▶ _What you have to do_: According to the page on S3-compatible storage for Ray Train, which two packages must be installed in the environment to use the Minio method?

▶ _Quoted passage_:

################

S3 compatible storage with Ray Train examples
Some of our distributed training examples require an external storage solution so that all nodes can access the same data. The following are examples for configuring S3 or Minio storage for your Ray Train script or interactive session.
S3 Bucket
In your Python Script add the following environment variables:
os.environ["AWS_ACCESS_KEY_ID"] = "XXXXXXXX"
os.environ["AWS_SECRET_ACCESS_KEY"] = "XXXXXXXX"
os.environ["AWS_DEFAULT_REGION"] = "XXXXXXXX"
Alternatively you can specify these variables in your runtime environment on Job Submission.
submission_id = client.submit_job(
entrypoint=...,
runtime_env={
"env_vars": {
"AWS_ACCESS_KEY_ID": os.environ.get('AWS_ACCESS_KEY_ID'),
"AWS_SECRET_ACCESS_KEY": os.environ.get('AWS_SECRET_ACCESS_KEY'),
"AWS_DEFAULT_REGION": os.environ.get('AWS_DEFAULT_REGION')
},
}
)
In your Trainer configuration you can specify a run_config
which
will utilise your external storage.
trainer = TorchTrainer(
train_func_distributed,
scaling_config=scaling_config,
run_config = ray.train.RunConfig(storage_path="s3://BUCKET_NAME/SUB_PATH/", name="unique_run_name")
)
To learn more about Amazon S3 Storage you can find information here.
Minio Bucket
In your Python Script add the following function for configuring your run_config:
import s3fs
import pyarrow
def get_minio_run_config():
s3_fs = s3fs.S3FileSystem(
key = os.getenv('MINIO_ACCESS_KEY', "XXXXX"),
secret = os.getenv('MINIO_SECRET_ACCESS_KEY', "XXXXX"),
endpoint_url = os.getenv('MINIO_URL', "XXXXX")
)
custom_fs = pyarrow.fs.PyFileSystem(pyarrow.fs.FSSpecHandler(s3_fs))
run_config = ray.train.RunConfig(storage_path='training', storage_filesystem=custom_fs)
return run_config
You can update the run_config
to further suit your needs above.
Lastly the new run_config
must be added to the Trainer:
trainer = TorchTrainer(
train_func_distributed,
scaling_config=scaling_config,
run_config = get_minio_run_config()
)
To find more information on creating a Minio Bucket compatible with
RHOAI you can refer to this
documentation.
Note: You must have s3fs
and pyarrow
installed in your
environment for this method.

################

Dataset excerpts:
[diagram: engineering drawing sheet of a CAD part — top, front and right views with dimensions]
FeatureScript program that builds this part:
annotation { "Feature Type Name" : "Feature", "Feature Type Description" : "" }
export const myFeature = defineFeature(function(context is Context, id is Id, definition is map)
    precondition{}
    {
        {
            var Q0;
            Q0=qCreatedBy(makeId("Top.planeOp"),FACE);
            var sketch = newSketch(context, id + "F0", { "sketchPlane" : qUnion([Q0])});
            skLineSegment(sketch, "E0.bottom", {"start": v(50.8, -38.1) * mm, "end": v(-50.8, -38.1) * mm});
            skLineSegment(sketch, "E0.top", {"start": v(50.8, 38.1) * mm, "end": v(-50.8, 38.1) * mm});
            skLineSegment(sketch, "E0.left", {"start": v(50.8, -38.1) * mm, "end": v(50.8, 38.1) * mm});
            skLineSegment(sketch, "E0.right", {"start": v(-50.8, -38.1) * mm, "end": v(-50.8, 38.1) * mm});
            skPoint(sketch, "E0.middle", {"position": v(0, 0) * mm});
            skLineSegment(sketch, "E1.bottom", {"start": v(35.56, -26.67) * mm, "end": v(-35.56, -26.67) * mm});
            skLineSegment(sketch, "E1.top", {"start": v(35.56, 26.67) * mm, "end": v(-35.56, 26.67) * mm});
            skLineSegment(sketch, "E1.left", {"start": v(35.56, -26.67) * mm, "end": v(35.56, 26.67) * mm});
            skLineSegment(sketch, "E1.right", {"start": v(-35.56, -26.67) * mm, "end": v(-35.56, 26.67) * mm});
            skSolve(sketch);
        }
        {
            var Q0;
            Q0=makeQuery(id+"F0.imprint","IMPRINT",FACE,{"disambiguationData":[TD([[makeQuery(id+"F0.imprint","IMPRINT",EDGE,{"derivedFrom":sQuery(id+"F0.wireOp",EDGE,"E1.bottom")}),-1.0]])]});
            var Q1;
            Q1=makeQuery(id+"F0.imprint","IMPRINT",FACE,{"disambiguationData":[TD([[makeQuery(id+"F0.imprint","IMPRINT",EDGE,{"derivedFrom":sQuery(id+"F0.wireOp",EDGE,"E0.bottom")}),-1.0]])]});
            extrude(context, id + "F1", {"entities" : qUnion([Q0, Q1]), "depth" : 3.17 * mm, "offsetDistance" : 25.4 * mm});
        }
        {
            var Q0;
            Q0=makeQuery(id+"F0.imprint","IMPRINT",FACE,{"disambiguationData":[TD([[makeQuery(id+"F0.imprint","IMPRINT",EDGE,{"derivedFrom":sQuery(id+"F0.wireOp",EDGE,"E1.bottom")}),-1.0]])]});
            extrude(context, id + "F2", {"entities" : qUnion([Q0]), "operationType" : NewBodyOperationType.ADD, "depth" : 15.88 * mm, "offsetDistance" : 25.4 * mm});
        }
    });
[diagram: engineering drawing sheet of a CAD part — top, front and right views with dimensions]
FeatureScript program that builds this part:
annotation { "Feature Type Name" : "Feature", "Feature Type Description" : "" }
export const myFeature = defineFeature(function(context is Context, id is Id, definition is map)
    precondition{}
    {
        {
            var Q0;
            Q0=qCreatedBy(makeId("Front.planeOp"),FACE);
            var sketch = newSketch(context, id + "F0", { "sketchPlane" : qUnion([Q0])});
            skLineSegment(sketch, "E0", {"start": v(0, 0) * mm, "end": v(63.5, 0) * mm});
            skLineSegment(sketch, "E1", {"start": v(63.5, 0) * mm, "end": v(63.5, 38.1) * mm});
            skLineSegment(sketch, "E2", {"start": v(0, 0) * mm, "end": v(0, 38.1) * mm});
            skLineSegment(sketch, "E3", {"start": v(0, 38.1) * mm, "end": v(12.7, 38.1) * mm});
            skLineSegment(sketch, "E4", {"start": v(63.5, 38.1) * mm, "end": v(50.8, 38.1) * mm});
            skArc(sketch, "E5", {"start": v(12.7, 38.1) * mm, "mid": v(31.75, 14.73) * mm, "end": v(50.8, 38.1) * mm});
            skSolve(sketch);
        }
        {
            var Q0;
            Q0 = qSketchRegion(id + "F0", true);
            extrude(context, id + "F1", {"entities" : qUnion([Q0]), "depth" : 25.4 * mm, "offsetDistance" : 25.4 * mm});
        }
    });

################

▶ _Task solution_: s3fs and pyarrow